ALL MY CLASSES HERE except English are independent studies. This means that you go into a classroom and sit in front of a computer that’s programmed to block any website that isn’t a part of your personally tailored distance-learning curriculum. Math is the only period of the day that all the girls from my dorm, Birchwood House, are together, so it’s a no-brainer as to where I’m going to sit.

On Friday, the last day of my first week, Vera and I are doing more gossiping than problem-solving while across the room Ms. Gina squints at the master computer, pretending like she’s checking our work when really we can all tell she’s just scrolling through social media.

“So you’re from Manhattan,” I say to her. “Does that mean you’re rich?”

“Oh, you mean you haven’t heard my joke yet?”

“Uh—no?”

“What’s the difference between a troubled teen and an at-risk youth?”

“No clue.”

“Money.” She laughs, and submits a wrong answer on her precalc exercise.
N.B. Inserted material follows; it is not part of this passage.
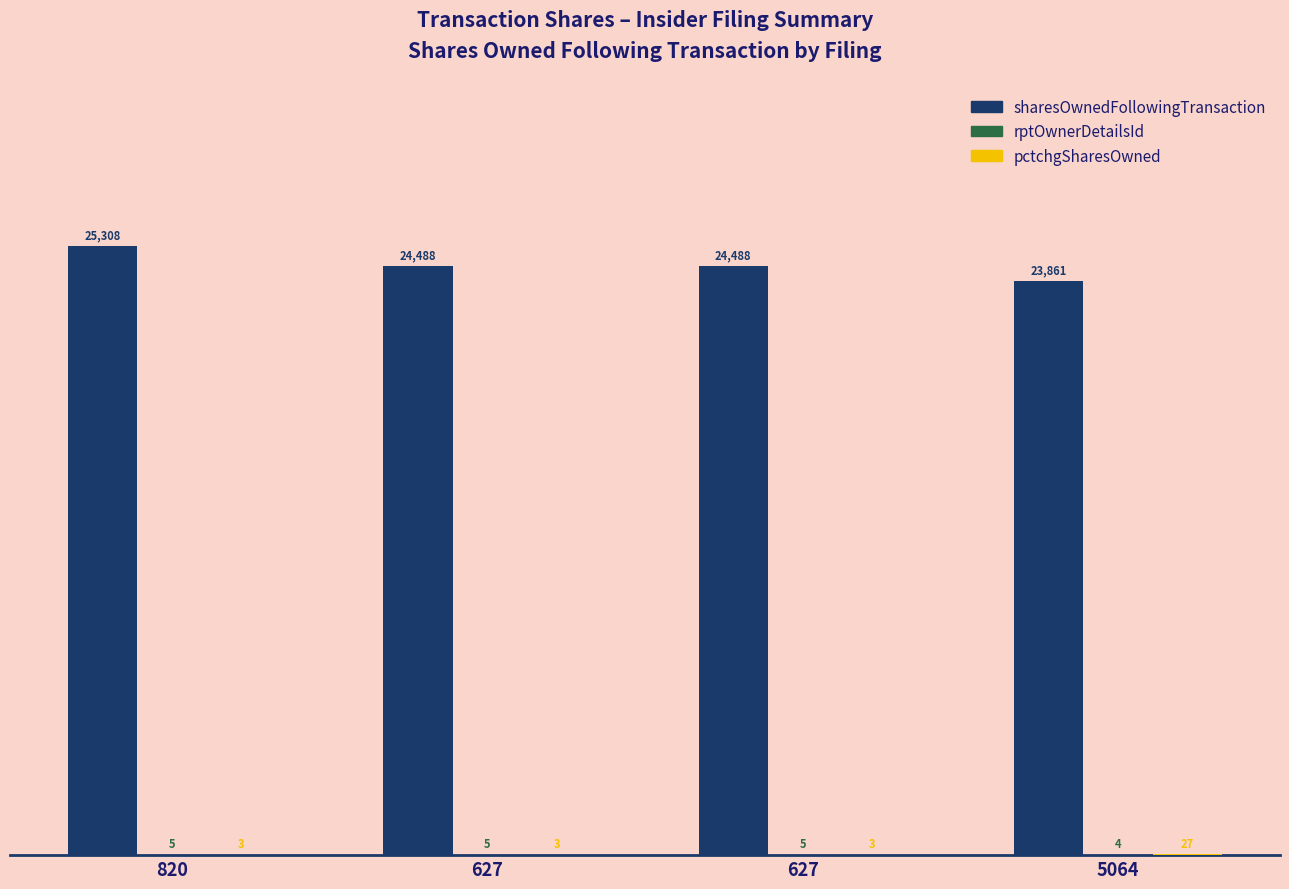

Are the bars grouped side by side (vs. stacked)?

Yes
The computer bloops at her, and she gives it the finger.

“But seriously, how could my family afford to put me up at this place for two years and counting if I wasn’t disgustingly loaded? It’s kind of embarrassing, actually. I have so much privilege that if I tried to check it, it would take up the whole bottom of the airplane. My dad comes from Bahraini oil royalty. And my mom’s your prototypical Connecticut WASP. Her great-grandmother was British. Like the upper-crusty kind. Here, look.” She leans down and reaches into the clear front pocket of her backpack. She hands me an antique-looking pocket watch, with the clock face on one side and a compass on the other. It looks like it’s made of solid gold, and it’s inlaid with all sorts of swirling floral designs.

“This was hers. Both she and it survived the sinking of the Titanic.”

“Damn.” I turn the watch over in my hands. It’s as heavy and cool as a stone freshly scooped from the ocean. “So she was one of the few to make it onto an escape boat?”

“Are you kidding me? Of course Imogen Swift got a spot on an escape boat. She and her buds were draped in fur blankets and served champagne while all around them, the peasants thrashed and froze in the North Atlantic.”

“Ladies,” calls Ms. Gina, her eyes flicking up from what I can only presume is some sort of cat meme, “it better be exponential functions you two are discussing.”

“I’m just showing her the formula for growth and decay,” I answer, pretending to type something on Vera’s keyboard. “You see, Vera,” I say loudly, “y = a(1–r) to the x power.”

Ms. Gina, who I can already tell is lazy and doesn’t actually care what we’re doing as long as we do it quietly, especially on a Friday, returns to her scrolling.

“I do take some consolation in the fact that not dying on the Titanic seemed to really fuck my great-great-grandma Imogen up,” Vera continues at a lowered volume. “She wasn’t totally soulless apparently. She made it to New York and married some equally aristocratic dude when she got there, but for the rest of her life she suffered from ‘nervous fits,’ as they called them back then. Which is probably as good an explanation as any of how I inherited my issues. They were passed down to me from some corset-wearing snob sipping her bubbly and bobbing along in the ocean while all around her, drowning Irish children used their last breaths to scream for their mothers.”

I consider this for a moment as I submit my own answer to a word problem.

“So what are you saying? That trauma is hereditary?”

“Of course it is! Living through extreme guilt or trauma: that shit alters you on a cellular level. It can be suffered by our ancestors and then bleed down into us, as hereditary as hammertoe or heart disease.”

“And that,” Trin chimes in, “is just another reason why the descendants of slaves should be entitled to reparations.”

“What are reparations?”

“Shut up, Madison,” we all yell in unison, followed by an explosion of laughter, for which we are all punished with an extra half hour of homework.